I see your point. He does look a bit slender, perhaps he should bulk up a bit to take the NBA pounding


----------



## nextghitman (Jul 17, 2005)

pr0wler said:


> With the numerous off-season additons to San Antonio, that leaves the rotation very crowded this season. How do you guys think the minutes will be distributed amongst the players? I think it will be something like...
> 
> PG - Parker (32) Udrih (10) Van Exel (6)
> SG - Ginobili (30) Barry (18)
> ...


no way Udrih gets more minutes than van exel. van exel should be backup.
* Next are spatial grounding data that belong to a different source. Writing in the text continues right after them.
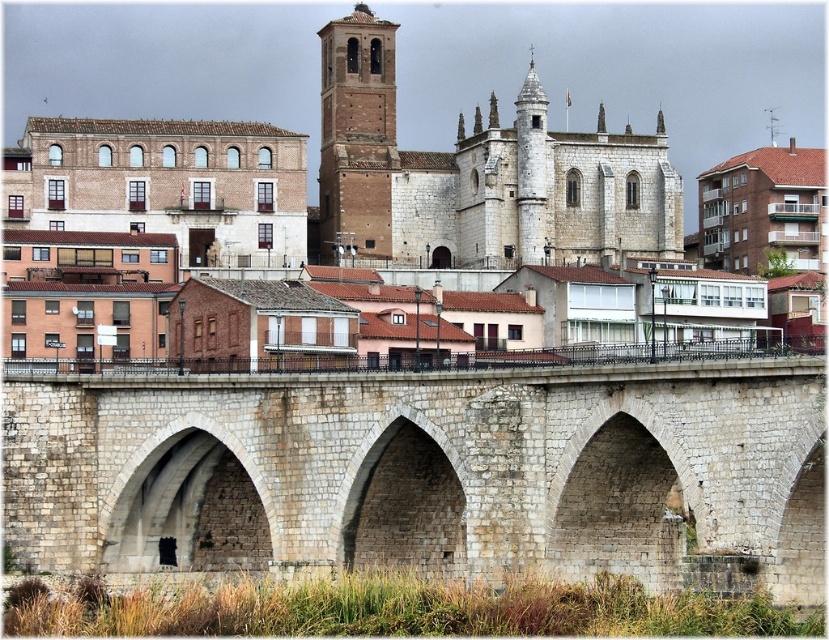
Question: Which object is positioned closest to the white stone arch at lower left?

Choices:
 (A) brown brick tower at upper center
 (B) white stone arch at center

Answer: (B)

Question: Is white stone arch at lower left to the left of brown brick tower at upper center from the viewer's perspective?

Choices:
 (A) yes
 (B) no

Answer: (B)

Question: Observing the image, what is the correct spatial positioning of white stone arch at lower left in reference to brown brick tower at upper center?

Choices:
 (A) above
 (B) below

Answer: (B)

Question: Does white stone church at center have a greater width compared to brown brick tower at upper center?

Choices:
 (A) no
 (B) yes

Answer: (B)

Question: Which point is closer to the camera?

Choices:
 (A) (388, 214)
 (B) (430, 451)

Answer: (B)

Question: Among these points, which one is nearest to the camera?

Choices:
 (A) (682, 484)
 (B) (212, 515)
 (C) (420, 472)
 (D) (726, 106)

Answer: (A)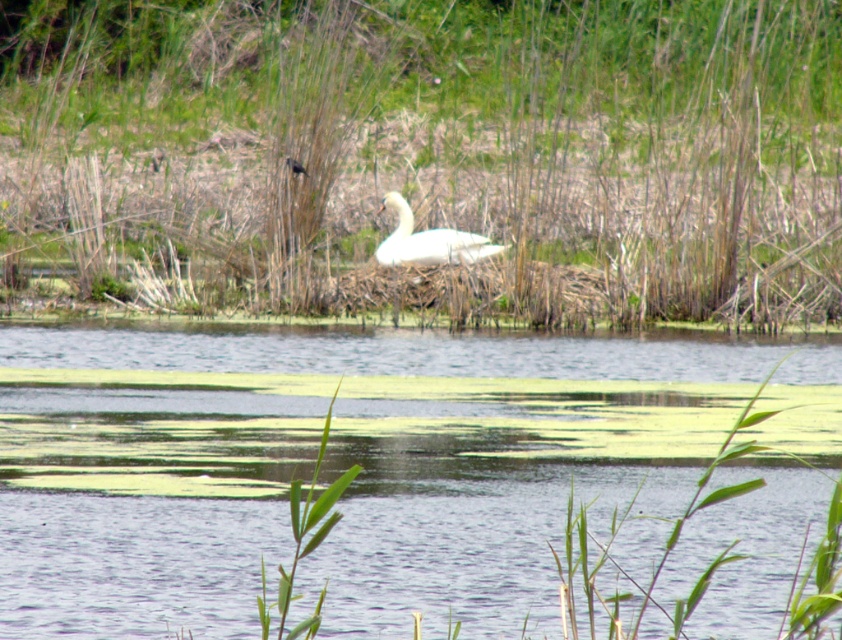
Question: Among these objects, which one is farthest from the camera?

Choices:
 (A) clear water at center
 (B) white glossy swan at center
 (C) silvery metallic bird at center

Answer: (C)

Question: Can you confirm if green grass at center is wider than white glossy swan at center?

Choices:
 (A) yes
 (B) no

Answer: (A)

Question: Is white glossy swan at center bigger than silvery metallic bird at center?

Choices:
 (A) no
 (B) yes

Answer: (B)

Question: Does green grass at center appear under clear water at center?

Choices:
 (A) no
 (B) yes

Answer: (A)

Question: Which point is closer to the camera taking this photo?

Choices:
 (A) (525, 556)
 (B) (291, 161)
 (C) (437, 230)
 (D) (515, 214)

Answer: (A)

Question: Based on their relative distances, which object is farther from the silvery metallic bird at center?

Choices:
 (A) green grass at center
 (B) white glossy swan at center
 (C) clear water at center

Answer: (A)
I dont think Parker will get over 30 minutes at least in the reg season. 18 minutes is wayy too much for Brent Barry. Ginobili should get more than 30 minutes. Duncan will never play 38 minutes per game with that lineup!! he sould get more like 32-35 minutes in the reg season. and i hope they distribute Nesterovics minutes to Horry and Mohammed...PLLLEAASE throw him off the team


----------



## DaBobZ (Sep 22, 2003)

PG - Tony Parker (30) 
SG - Manu Ginobili (28)
SF - Bruce Bowen (28)
PF - Tim Duncan (33)
C - Nazr Mohammed (20)

Bench - Michael Finley (24)
Bench - Francisco Oberto (22)
Bench - Brent Barry (12)
Bench - Robert Horry (12)
Bench - Nick Van Exel (10)
Bench - Beno Udrih (10)
Bench - Rasho Nesterovic (8)
Bench - All the rest (3)


----------